**WHAT YOU WILL DO**
Scan the records for the word "Antal". Report each line where it occurs.

**DATASET ENTRIES**
━━━━━━

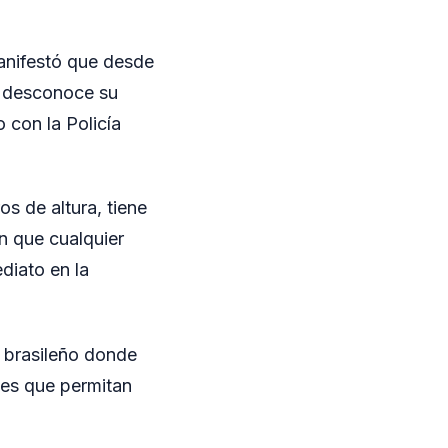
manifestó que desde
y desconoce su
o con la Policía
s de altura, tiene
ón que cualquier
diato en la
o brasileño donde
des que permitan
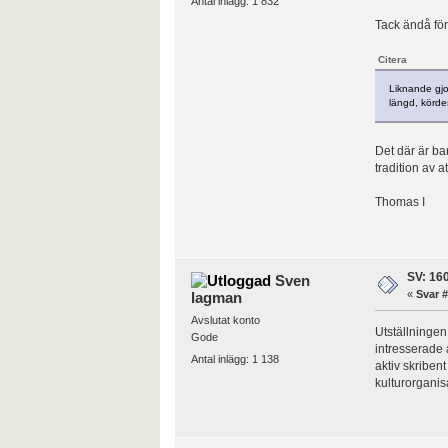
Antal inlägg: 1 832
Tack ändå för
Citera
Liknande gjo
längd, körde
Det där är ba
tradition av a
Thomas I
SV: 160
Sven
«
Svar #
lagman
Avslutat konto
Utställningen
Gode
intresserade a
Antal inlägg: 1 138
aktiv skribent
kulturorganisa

━━━━━━

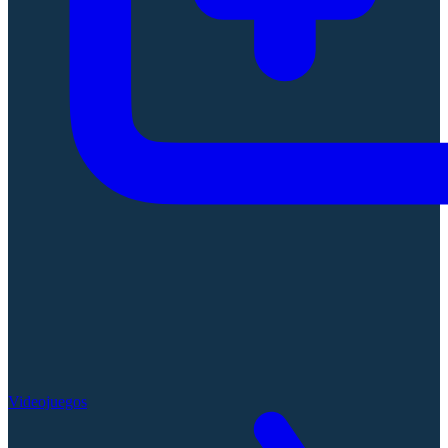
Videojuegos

━━━━━━

**RESPONSE FOR THIS EXERCISE**
Antal inlägg: 1 832
Antal inlägg: 1 138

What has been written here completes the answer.